Il Brasile di Scolari è quello che compare in un allegro video di 4’ in cui calciatori abbronzati scherzano negli allenamenti, inventano giochi con la palla, stanno al bar a chiacchierare con ragazzi e ragazze di Santo Andrè, a sud di Salvador, e si fanno riprendere in mutande prima di tuffarsi in acqua? No, quella è la Germania. Il Brasile ha l’espressione da infarto di Julio Cesar mentre si prepara ai rigori con il Cile. Ha lo sguardo dolente dei suoi giocatori quando parlano di Neymar che non c’è. Ha la rabbia dei dirigenti cui hanno respinto il ricorso contro la squalifica di Thiago Silva, non trovando una motivazione accettabile al perché sia andato a disturbare il rinvio del portiere colombiano.
Osserviamo il mondo che si è capovolto. L’allegria cui invitava mezzo secolo fa Caetano Veloso in una canzone contro la dittatura del Paese ha traslocato nella Germania dalla Seleçao. Oggi le tv trasmettono l’immagine di Scolari che percorre a passi lunghi e torvi il campo di Theresopolis, la Coverciano brasiliana, per discutere con il giardiniere. Löw ha tenuto i suoi ragazzi nel ritiro con vista sull’Oceano.
Non sappiamo come l’aspetto psicologico ed emotivo inciderà sulla semifinale tra pluricampioni (5 titoli per i verdeoro, 3 per i tedeschi) ma è una prima chiave di lettura per immaginarla. «Loro sono i favoriti dall’inizio e i giocatori si sono adattati alla situazione. La pressione non ha paralizzato la squadra», ha detto Lõw dei rivali. Allora spieghi perché è bastato che la Colombia si riavvicinasse al pari a 10’ dalla fine per riportare nel Brasile affanno e confusione.
La Germania venata di ragazzi d’ascendenza turca, maghrebina o africana ha mantenuto invece l’innata capacità di restare con freddezza nella partita, convinta di rovesciare le situazioni difficili. È difficile mandarla in tilt e ha uomini creativi nella potenza, come ha sempre avuto perché è una frottola che ai tempi di Beckenbauer dominasse solo per i «panzer». Ci si dimentica come erano artisti Haller, Overath, Grabowski, Netzer, Hoeness.
Il Brasile dunque giocherà contro due avversari: se stesso e la Germania. Non è poco. Per vincere dovrà essere grandissimo come e più dell’anno scorso quando battè la Spagna nella finale di Confederations Cup.
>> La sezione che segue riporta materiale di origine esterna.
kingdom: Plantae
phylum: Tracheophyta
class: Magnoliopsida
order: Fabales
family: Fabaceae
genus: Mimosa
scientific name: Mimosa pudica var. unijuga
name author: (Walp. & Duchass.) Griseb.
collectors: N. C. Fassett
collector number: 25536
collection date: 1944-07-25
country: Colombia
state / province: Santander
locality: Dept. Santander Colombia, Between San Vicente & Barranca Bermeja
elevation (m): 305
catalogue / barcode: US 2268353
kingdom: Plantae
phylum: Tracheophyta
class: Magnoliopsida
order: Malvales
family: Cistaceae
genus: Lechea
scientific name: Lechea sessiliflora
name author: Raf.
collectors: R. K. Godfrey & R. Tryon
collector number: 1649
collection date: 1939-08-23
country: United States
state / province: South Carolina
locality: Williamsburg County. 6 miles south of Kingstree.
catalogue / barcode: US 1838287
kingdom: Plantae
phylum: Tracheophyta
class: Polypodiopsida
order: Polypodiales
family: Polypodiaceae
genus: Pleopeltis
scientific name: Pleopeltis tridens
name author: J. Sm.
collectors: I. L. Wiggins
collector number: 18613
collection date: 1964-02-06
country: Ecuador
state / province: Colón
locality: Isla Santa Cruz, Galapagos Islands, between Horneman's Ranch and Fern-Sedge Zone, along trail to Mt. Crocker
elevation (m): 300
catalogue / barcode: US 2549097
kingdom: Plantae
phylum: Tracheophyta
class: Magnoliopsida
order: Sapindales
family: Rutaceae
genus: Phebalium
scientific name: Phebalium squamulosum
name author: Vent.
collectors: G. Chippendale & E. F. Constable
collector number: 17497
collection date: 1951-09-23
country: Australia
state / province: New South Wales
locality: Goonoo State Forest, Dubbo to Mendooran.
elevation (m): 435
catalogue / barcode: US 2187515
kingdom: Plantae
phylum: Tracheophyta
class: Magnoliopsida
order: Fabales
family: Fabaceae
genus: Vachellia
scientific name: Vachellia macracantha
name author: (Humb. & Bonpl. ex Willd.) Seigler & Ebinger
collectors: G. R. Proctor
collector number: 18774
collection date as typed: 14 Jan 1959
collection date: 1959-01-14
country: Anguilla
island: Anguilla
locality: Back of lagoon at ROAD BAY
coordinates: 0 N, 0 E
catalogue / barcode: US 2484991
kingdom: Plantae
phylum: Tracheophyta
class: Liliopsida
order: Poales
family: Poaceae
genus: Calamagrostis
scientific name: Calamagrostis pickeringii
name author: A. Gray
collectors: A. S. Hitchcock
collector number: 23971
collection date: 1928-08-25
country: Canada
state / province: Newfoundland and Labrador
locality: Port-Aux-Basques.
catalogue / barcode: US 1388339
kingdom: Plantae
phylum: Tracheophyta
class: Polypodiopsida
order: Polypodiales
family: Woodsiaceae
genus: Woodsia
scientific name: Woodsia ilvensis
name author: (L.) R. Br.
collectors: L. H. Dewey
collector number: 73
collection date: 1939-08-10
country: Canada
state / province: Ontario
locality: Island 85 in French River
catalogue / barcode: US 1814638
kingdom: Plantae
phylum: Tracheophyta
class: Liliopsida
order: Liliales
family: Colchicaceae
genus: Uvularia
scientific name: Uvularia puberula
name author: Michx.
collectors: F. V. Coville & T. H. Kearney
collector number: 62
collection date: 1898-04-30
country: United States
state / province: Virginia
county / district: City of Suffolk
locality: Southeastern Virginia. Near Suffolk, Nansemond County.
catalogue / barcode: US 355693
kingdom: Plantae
Allora però aveva Neymar e Thiago Silva. «L’assenza di Thiago peserà, non nello spettacolo ma nell’economia della partita, più di quella di Neymar», sostiene Mourinho. In effetti il salto di qualità tra l’ex milanista e Dante, che lo sostituirà contro i propri compagni del Bayern, è notevole. La sola cosa in cui Dante surclassa Thiago Silva è la chioma, allo stesso modo in cui quella di Willian abbonda rispetto al taglio «mechato» di Neymar.
A capigliature non ci sarebbe partita ma questa non è una sfida per parrucchieri. Willian impressionò contro la Juve a Torino. Giocava nello Shakhtar. Prima l’Anzhi poi il Chelsea l’hanno preso a 37 milioni, cifra da «star». Nel Mondiale abbiamo rivisto poco dell’immarcabile fenomeno, eppure per la stampa brasiliana è lui il vice Neymar, «il nuovo Amarildo», scrivono rievocando il 1962 e l’uomo che sostituì Pelè dopo l’infortunio e guidò il Brasile al titolo.
MONDIALE IN BRASILE - INFORTUNIO A NEYMAR 7
Con Willian la squadra non cambierebbe assetto nè sistema di gioco. Nè lo farebbe con Bernard, alternativa che piace al ct ma che pare troppo leggerina. Il dilemma dunque è tra Willian e il cambiamento tattico che Scolari forse non osa adottare perché la gente non lo capirebbe: sostituire Neymar con un terzo mediano per rinforzare il centrocampo dove i tedeschi ottengono la supremazia, spostando avanti Oscar. Tatticamente non sarebbe disprezzabile anche se contrasterebbe contro l’idea del Brasile «ballato». Che in questo Mondiale non esiste più.